BEGIN Given material

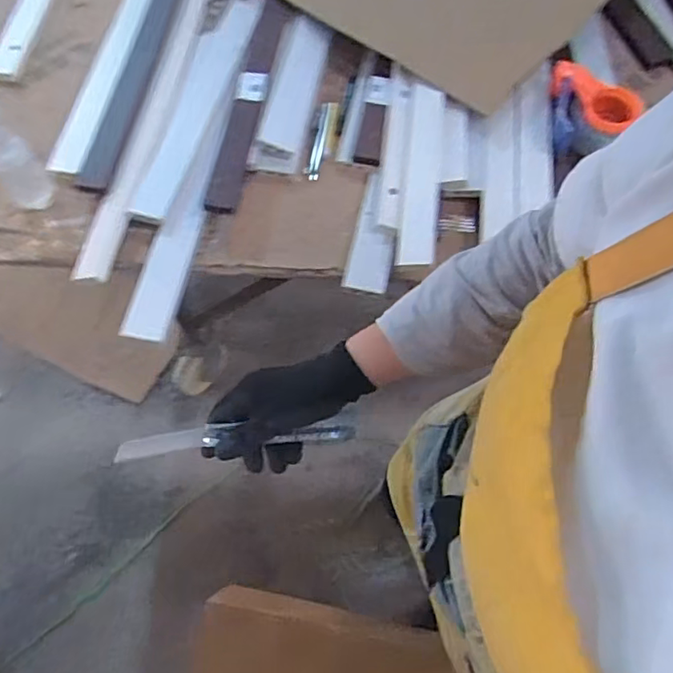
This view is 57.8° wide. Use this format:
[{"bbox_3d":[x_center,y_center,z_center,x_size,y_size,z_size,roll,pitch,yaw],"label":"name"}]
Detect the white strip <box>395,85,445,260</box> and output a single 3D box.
[{"bbox_3d":[0.134,-0.253,0.953,0.057,0.028,0.306,5,79,2],"label":"white strip"}]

END Given material

> **Brief**: Would you mind transcribing the material exactly, without the pictures?

> **Response to the exercise**:
This view is 57.8° wide. Use this format:
[{"bbox_3d":[x_center,y_center,z_center,x_size,y_size,z_size,roll,pitch,yaw],"label":"name"}]
Detect the white strip <box>395,85,445,260</box> and output a single 3D box.
[{"bbox_3d":[0.134,-0.253,0.953,0.057,0.028,0.306,5,79,2],"label":"white strip"}]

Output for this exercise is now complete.